В фокусе внимания нашего исследования два менталитета: русский и французский. Французский менталитет описывается с позиций менталитета русского. Независимо друг от друга описываются оба менталитета и показывается их взаимная специфичность. В отличие от иностранных коллег, часто прибегающих к материалу, взятому из художественной литературы, внутренне противоречивому как в отражении явлений жизни, так и в словоупотреблении (не будем забывать об авторстве, распространяющемся и на семантический, и на синтаксический уровни языка), мы использовали материал из общеязыкового фонда, анализировали общеязыковые, а не авторские метафоры. Для этой цели во французской части мы использовали TFL и другие многочисленные словари, в русской – базу данных издательского дома «Коммерсантъ», а также данные словарей. Употребление каждого слова проверялось нами не единожды и не дважды, а сотни и тысячи раз. Наше внимание было сосредоточено на исследовании понятий, мы пытались вглядеться в их «глубину» (именно поэтому обращались к этимологии и истории развития значения), описать закрепившиеся за ними коннотативные образы, мы, в отличие от Анны Вежбицкой (1), не касались ни синтаксиса, ни морфологии, ни словообразования, поскольку считали, что исследование некого первоначального, базового набора понятий, находящегося в основе национального менталитета, предопределит все дальнейшие особенности, отчасти даже и синтаксические.
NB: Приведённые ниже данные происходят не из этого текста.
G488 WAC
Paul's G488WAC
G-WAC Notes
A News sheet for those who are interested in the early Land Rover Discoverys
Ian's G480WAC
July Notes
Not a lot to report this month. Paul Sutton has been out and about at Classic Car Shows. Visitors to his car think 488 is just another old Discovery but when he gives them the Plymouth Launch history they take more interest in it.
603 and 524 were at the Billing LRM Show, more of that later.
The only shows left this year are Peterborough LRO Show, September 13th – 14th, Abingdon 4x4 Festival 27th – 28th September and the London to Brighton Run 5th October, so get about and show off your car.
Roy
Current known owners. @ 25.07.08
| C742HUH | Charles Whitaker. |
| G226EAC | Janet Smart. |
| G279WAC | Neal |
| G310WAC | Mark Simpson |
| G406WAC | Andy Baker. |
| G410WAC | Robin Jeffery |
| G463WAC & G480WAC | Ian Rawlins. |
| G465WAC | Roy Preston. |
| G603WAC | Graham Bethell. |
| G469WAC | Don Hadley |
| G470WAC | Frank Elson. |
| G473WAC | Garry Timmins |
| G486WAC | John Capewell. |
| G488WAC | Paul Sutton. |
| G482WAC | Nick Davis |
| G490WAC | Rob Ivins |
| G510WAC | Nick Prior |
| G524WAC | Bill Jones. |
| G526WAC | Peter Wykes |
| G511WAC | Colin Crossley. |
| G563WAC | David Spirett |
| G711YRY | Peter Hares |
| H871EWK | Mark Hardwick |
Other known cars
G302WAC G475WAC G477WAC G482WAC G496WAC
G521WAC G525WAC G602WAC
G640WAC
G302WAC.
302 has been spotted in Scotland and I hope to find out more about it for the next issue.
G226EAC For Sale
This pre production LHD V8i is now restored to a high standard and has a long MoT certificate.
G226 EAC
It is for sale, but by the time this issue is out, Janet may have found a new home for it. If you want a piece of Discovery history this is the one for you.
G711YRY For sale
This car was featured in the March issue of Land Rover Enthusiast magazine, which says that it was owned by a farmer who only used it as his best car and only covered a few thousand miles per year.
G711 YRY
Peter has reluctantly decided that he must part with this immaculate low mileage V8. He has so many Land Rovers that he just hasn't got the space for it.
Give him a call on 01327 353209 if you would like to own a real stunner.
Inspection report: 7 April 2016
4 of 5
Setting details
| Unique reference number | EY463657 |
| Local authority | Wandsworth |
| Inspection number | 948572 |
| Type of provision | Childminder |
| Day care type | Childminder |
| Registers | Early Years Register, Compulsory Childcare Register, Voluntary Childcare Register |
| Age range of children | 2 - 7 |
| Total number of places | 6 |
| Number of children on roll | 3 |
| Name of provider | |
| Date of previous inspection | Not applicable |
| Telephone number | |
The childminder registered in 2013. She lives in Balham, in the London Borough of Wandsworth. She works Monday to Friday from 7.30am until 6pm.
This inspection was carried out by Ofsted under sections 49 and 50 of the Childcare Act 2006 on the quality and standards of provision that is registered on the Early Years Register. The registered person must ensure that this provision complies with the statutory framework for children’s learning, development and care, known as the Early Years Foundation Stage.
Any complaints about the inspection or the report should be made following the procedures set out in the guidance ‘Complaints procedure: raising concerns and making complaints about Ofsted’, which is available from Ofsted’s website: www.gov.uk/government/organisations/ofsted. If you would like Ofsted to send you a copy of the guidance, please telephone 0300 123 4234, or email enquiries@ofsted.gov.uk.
В нашем исследовании мы описывали только существительные, исходя из весьма спорного интуитивного представления о том, что именно существительное «конденсирует» в себе первоначальные опорные точки представлений, из которых дальше может строиться система взглядов, структура менталитета. Это не означает, что глаголы или предлоги не годились бы для нашей цели, однако выбор так или иначе сделать было необходимо, да и энциклопедические словари, представляющие ту или иную произвольную сферу знаний, поддержали нашу интуитивную выборку: представление любой сферы знаний происходит на девяносто процентов при помощи растолковывания понятий, выраженных существительными.